Pourquoi sommes-nous chrétiens?

Paul Veyne est un historien à la fois de grande qualité et facile à lire, ce qui n’est pas si courant dans cette profession. Cet ouvrage ne fait pas exception à la règle. Il y pose une question partant d’un constat simple : comment la religion chrétienne, création récente et largement minoritaire au sein de l’Empire romain (environ 10% de la population), a-t-elle pu devenir la religion de la majorité et s’imposer en à peine un siècle, le IVe s. Le tout sans aucune obligation de conversion ni aucune persécution anti-païenne.

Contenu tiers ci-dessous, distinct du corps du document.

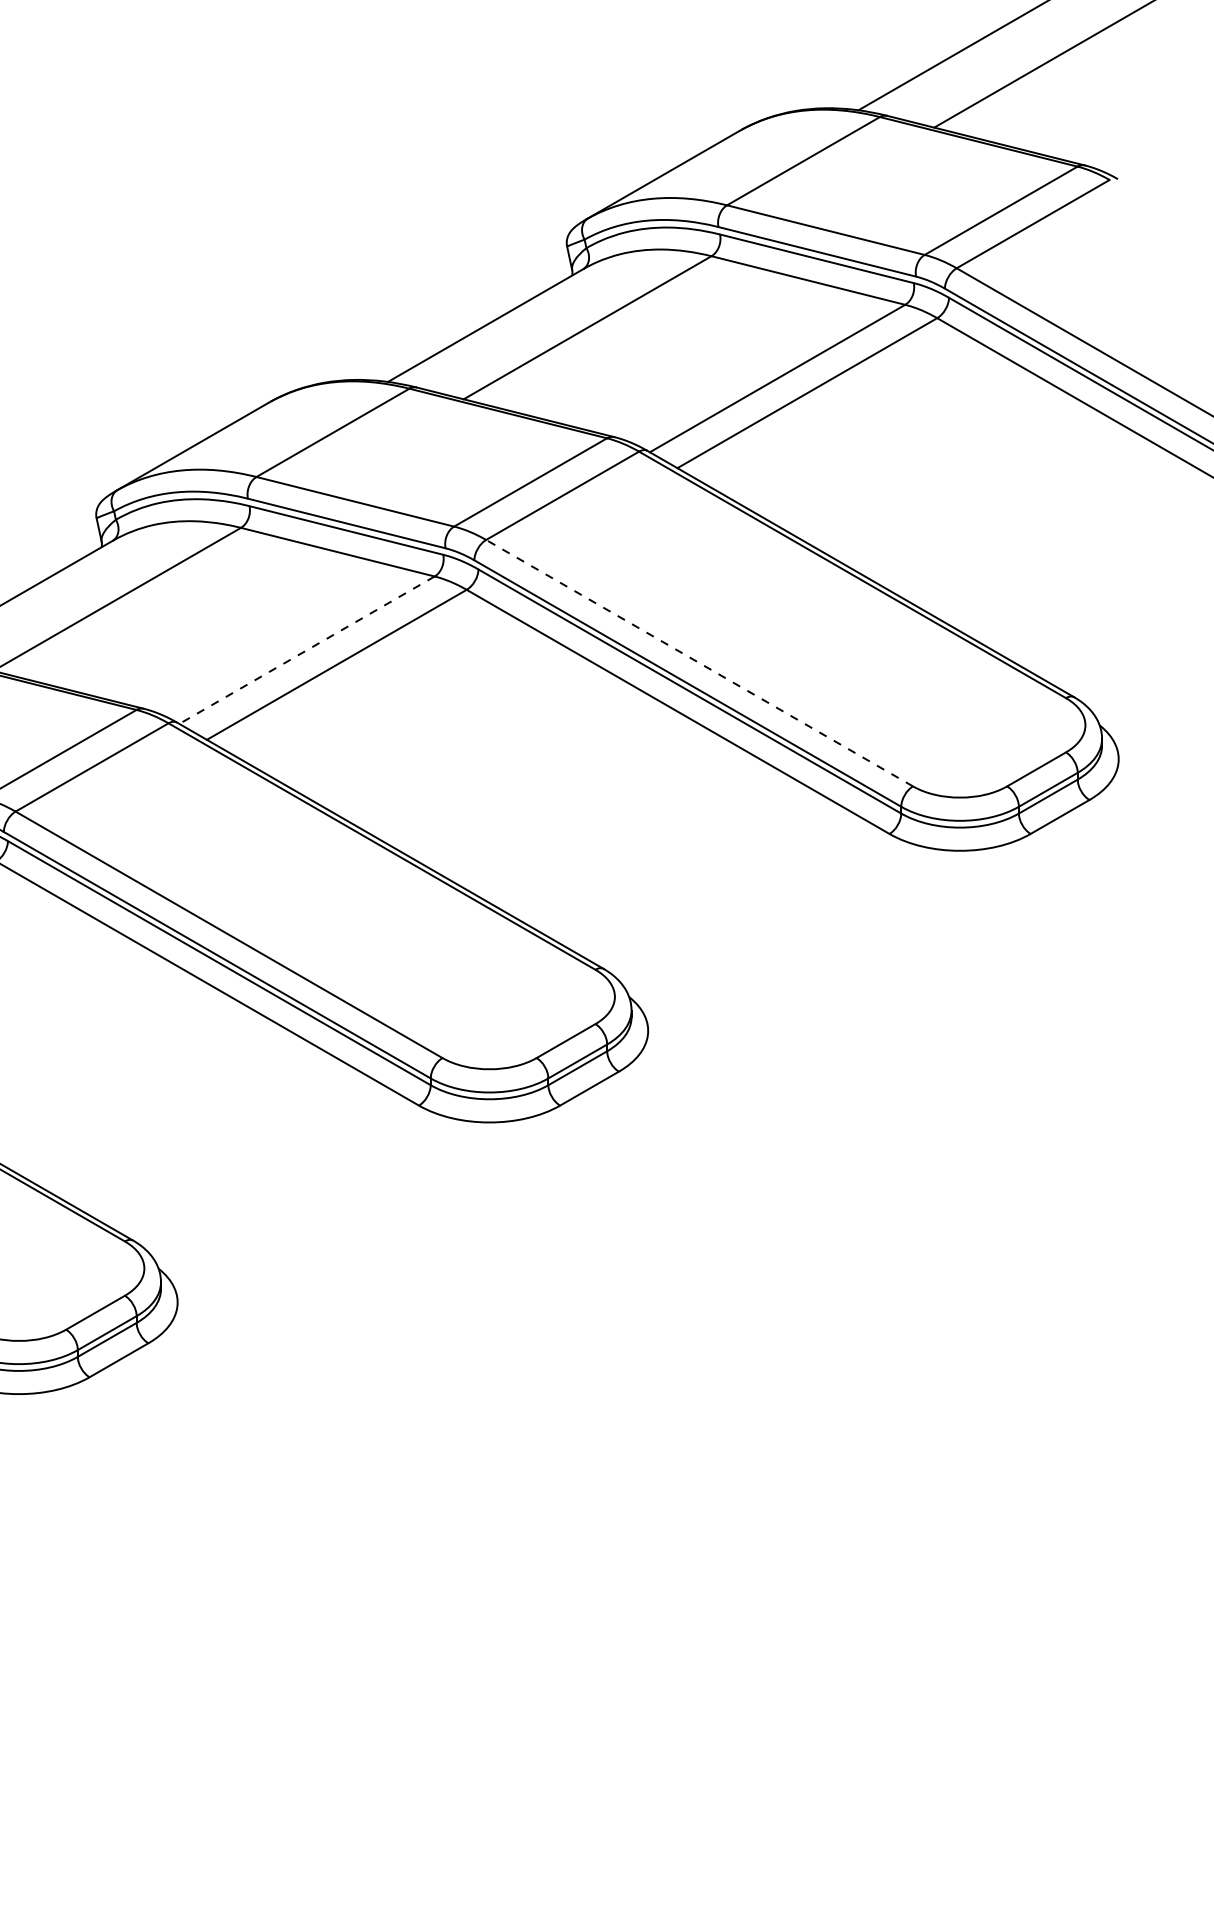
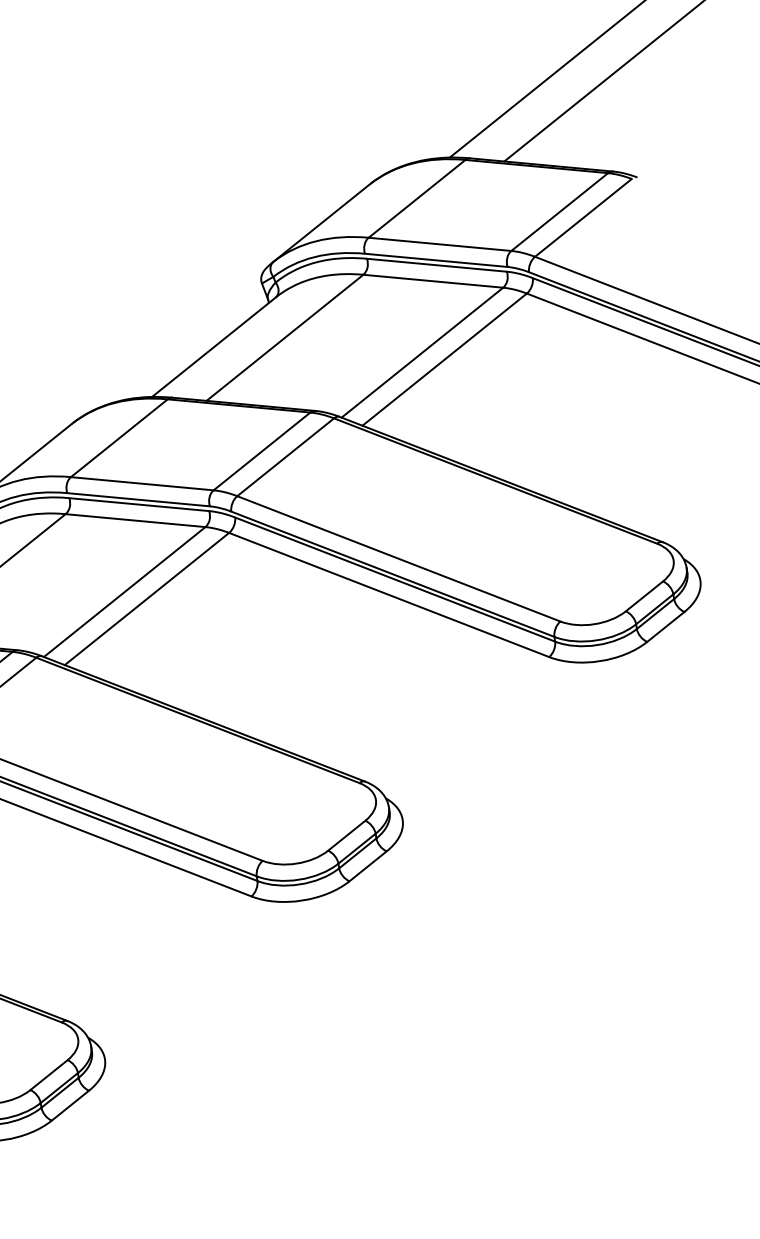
line: (306, 650) -> (124, 592), dashed -> solid
line: (699, 662) -> (398, 558), dashed -> solid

Bien sûr, il évoque la figure de Constantin, l’empereur chrétien, s’interrogeant sur les motifs de sa conversion, au-delà de la légende et du simple calcul politique, en se plaçant ouvertement dans une perspective de sincérité de l’empereur. Sincérité mêlée de mégalomanie : « à ce grand empereur il fallait une grande religion ». Il explique les mécanismes et les paradoxes du règne de Constantin de façon très convaincante et particulièrement fine.
 
Interrogeant ensuite des textes anciens et parfois un peu oublié (Eusèbe, Saint-Cyprien, etc), il brosse un portrait du IVe s., en montrant les grandes articulations et ruptures au sein des populations et des empereurs, de Constantin à Théodose. Et il explique le succès du christianisme de façon nuancée, en démontrant la force du « faire comme tout le monde ». Tout en subtilité, comme le réclame l’histoire, il explique comment on passe de la religion personnelle d’un empereur qui a choisi une secte d’avant-garde à une religion qui fait plus que largement jeu égal avec le paganisme.
 
Seul bémol, sa dernière partie, toujours aussi intelligente dans la démonstration, tente de relier son travail d’historien du bas-empire romain avec des débats et controverses récentes (en particulier sur les « racines chrétiennes »). De mon point de vue, malgré l’intelligence de cette partie, elle paraît un peu artificielle et en aucun cas indispensable à cet ouvrage.